Exercise passage below:

At last night’s Maundy Thursday liturgy, I felt a bit like Scrooge on Christmas Day: “I don’t deserve to be so happy.” But I was, despite the solemnity, perhaps because of it. Last year on Maundy Thursday I was in the hospital ER with a heart attack, waiting to be operated on the next day... yes, on Good Friday, under local anesthetic, able to watch my beating heart on the fluoroscope as the doctor threaded it with a stent, lying on the table in the same hospital in which I was born, intimations of mortality dancing in my head like preserved sugar plums.
But last night — through the washing of the feet (with painful knees on the stone floor) as I have done so many times before, but then to a liturgical act new to me, cleaning the altar with water carefully poured into the five incised crosses on the mensa, and wiping it down with the same sort of towel used to dry the parishioners’ feet, and then using that same moistened towel, folded, to stifle the light of the sanctuary lamp, watching it dim and die, stopping Ed the cantor’s voice as all the lights went out — I experienced the same inexplicable joy.

End of Exercise passage.
Given records below:

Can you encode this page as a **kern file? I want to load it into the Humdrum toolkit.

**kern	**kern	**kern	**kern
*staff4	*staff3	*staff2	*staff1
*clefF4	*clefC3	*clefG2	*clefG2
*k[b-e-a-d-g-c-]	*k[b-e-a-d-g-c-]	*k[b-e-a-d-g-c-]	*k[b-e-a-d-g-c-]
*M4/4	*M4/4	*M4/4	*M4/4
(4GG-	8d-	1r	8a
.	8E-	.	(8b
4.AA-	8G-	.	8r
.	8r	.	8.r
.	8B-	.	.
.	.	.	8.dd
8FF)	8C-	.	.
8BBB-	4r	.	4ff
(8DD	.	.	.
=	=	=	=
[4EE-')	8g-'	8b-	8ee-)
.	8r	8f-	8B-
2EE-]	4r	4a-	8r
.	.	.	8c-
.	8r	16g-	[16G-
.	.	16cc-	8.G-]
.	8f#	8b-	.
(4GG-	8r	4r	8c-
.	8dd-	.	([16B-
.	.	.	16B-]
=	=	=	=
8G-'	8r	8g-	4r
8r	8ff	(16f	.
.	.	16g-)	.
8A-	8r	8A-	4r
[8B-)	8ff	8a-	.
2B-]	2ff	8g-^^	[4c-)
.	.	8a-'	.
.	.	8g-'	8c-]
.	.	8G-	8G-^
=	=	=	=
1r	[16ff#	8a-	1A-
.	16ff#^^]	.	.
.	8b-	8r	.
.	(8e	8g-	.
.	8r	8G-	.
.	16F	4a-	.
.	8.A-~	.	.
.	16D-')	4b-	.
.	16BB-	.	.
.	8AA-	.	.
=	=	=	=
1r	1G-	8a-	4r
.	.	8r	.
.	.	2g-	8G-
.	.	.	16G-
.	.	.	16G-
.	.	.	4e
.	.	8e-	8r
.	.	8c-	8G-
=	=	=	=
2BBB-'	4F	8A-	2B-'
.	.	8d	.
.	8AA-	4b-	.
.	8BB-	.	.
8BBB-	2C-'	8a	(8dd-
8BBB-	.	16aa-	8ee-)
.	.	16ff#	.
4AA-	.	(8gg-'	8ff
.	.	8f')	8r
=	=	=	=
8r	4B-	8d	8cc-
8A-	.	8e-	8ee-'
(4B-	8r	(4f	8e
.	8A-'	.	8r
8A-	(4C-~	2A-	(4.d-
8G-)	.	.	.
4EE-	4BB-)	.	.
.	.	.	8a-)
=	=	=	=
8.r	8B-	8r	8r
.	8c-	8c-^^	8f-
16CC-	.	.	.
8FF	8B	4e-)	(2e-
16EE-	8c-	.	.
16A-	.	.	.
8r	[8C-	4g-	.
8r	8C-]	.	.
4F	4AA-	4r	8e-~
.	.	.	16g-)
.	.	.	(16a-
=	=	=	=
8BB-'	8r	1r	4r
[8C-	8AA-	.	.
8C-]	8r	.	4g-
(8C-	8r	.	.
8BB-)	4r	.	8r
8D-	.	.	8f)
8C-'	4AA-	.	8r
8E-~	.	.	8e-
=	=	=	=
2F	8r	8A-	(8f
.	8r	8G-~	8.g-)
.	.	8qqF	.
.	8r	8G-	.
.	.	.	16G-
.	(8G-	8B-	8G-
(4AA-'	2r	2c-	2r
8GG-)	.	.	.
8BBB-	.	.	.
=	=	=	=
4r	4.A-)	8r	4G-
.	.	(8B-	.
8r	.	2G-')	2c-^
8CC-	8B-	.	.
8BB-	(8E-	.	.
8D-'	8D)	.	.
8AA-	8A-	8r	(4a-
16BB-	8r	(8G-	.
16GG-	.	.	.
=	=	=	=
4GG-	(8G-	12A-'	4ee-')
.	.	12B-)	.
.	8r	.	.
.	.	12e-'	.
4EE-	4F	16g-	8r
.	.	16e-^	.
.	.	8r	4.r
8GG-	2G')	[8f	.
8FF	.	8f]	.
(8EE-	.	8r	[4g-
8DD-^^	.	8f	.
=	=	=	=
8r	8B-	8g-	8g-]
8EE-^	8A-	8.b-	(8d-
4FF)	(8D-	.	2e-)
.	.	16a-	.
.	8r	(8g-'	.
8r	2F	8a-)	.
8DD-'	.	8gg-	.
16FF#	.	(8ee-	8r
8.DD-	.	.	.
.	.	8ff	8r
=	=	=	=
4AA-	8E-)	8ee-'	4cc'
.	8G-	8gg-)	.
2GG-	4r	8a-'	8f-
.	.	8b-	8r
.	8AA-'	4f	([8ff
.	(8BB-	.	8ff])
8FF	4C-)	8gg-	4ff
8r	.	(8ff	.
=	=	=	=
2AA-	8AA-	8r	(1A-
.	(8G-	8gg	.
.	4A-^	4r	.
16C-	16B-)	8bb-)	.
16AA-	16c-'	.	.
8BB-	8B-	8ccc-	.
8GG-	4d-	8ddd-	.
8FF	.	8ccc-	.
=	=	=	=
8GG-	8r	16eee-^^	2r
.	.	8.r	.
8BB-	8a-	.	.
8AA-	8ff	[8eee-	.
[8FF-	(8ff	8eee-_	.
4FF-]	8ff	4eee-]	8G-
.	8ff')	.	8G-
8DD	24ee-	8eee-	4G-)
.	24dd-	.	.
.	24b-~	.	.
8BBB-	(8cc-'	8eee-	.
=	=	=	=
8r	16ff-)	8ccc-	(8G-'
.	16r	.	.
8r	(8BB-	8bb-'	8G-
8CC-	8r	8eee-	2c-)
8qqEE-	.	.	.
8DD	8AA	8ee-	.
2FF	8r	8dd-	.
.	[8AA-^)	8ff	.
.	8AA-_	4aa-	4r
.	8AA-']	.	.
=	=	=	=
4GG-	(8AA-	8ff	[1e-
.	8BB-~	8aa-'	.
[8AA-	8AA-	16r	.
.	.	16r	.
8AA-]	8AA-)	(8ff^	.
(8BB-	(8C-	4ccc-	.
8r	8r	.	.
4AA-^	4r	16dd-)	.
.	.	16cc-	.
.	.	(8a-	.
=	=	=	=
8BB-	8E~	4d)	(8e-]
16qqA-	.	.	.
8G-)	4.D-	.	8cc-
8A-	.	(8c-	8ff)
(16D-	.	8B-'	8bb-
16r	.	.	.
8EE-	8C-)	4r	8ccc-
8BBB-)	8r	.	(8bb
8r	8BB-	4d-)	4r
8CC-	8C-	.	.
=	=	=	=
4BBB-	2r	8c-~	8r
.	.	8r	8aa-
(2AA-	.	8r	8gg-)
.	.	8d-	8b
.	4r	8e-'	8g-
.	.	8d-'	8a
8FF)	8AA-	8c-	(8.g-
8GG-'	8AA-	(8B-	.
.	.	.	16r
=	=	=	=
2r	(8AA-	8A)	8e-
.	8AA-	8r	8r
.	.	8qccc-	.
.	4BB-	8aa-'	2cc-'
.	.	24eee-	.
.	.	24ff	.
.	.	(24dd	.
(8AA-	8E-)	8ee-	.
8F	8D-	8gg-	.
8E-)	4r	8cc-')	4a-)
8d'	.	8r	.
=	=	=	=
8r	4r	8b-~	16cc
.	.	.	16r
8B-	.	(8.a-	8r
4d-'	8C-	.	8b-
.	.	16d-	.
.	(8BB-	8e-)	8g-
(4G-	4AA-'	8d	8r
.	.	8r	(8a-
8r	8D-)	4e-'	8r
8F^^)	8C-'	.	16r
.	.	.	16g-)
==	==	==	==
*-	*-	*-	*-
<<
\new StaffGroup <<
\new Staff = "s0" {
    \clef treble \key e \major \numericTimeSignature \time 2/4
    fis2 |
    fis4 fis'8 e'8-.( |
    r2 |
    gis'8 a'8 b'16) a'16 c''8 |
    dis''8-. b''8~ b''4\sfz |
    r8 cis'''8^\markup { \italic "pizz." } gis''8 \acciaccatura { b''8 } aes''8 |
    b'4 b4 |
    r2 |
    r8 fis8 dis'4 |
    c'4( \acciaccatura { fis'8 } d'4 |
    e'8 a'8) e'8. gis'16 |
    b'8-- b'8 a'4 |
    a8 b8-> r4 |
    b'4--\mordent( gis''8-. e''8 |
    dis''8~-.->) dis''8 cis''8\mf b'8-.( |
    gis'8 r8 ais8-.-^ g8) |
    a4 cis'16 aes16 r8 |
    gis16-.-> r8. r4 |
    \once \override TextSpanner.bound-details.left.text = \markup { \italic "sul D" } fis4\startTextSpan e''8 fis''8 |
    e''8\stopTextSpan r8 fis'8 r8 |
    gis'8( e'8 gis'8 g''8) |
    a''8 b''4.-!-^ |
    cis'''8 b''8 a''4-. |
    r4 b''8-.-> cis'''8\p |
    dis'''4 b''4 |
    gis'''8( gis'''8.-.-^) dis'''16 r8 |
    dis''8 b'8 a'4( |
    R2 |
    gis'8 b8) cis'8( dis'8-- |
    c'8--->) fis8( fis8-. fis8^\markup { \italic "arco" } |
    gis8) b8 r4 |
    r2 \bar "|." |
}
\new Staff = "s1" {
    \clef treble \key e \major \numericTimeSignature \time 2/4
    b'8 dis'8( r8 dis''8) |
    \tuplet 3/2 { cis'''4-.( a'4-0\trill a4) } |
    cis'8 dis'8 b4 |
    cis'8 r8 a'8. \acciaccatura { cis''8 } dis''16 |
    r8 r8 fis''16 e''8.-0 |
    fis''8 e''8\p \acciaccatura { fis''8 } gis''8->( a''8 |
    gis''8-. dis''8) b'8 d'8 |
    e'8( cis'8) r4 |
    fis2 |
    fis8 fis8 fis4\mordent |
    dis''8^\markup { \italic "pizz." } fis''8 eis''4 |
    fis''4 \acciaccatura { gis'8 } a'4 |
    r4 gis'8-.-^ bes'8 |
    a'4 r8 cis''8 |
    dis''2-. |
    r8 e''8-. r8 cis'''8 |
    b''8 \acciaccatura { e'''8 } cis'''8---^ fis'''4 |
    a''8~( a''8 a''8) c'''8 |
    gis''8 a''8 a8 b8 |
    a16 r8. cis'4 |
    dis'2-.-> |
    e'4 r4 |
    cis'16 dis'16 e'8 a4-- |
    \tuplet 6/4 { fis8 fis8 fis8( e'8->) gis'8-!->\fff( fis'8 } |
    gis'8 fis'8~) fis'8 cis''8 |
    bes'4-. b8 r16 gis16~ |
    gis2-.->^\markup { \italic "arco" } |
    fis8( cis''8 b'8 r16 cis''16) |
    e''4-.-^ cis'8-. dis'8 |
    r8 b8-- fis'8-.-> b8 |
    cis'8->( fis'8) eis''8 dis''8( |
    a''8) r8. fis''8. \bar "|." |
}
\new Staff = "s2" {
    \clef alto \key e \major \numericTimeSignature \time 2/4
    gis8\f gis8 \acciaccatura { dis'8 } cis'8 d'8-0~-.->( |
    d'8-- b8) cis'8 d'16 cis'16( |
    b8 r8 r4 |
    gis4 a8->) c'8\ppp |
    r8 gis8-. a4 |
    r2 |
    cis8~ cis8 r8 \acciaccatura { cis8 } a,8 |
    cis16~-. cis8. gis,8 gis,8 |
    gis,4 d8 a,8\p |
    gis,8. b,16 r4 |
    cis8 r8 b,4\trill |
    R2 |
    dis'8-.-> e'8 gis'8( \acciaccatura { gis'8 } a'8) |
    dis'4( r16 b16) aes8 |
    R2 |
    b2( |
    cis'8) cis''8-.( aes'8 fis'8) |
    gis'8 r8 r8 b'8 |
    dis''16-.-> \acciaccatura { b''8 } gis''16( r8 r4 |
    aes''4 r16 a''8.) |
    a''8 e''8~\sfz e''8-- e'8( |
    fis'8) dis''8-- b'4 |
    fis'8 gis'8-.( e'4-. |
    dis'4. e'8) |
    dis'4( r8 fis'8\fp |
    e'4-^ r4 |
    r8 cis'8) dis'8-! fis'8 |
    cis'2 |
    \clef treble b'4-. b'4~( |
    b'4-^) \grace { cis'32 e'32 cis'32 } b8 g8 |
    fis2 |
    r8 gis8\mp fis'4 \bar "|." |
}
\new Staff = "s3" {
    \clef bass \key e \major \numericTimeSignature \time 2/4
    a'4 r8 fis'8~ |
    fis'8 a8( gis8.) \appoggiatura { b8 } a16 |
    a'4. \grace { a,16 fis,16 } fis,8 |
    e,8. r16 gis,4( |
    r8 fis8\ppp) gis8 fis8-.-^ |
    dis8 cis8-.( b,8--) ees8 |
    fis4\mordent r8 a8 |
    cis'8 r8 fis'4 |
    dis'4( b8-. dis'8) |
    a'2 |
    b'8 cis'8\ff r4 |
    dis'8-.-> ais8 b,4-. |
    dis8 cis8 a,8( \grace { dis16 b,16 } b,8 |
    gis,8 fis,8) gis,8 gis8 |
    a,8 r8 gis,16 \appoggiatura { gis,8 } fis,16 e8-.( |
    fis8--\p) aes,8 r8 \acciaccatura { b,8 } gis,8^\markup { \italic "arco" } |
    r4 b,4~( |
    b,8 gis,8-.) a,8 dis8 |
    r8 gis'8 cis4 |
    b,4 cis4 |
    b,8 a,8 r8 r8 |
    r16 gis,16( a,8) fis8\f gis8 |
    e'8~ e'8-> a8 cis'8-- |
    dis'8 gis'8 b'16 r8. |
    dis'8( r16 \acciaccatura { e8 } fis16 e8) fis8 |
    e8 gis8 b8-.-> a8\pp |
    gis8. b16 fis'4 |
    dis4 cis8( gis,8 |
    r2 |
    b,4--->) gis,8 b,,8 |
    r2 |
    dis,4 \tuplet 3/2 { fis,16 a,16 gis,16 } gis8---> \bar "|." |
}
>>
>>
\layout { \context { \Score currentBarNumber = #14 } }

End of Given records.

:: What is expected ::
In the Maundy Thursday reflection, what was used to put out the sanctuary lamp?

:: Response to this exercise ::
The same moistened towel, folded, that had been used to wipe down the altar.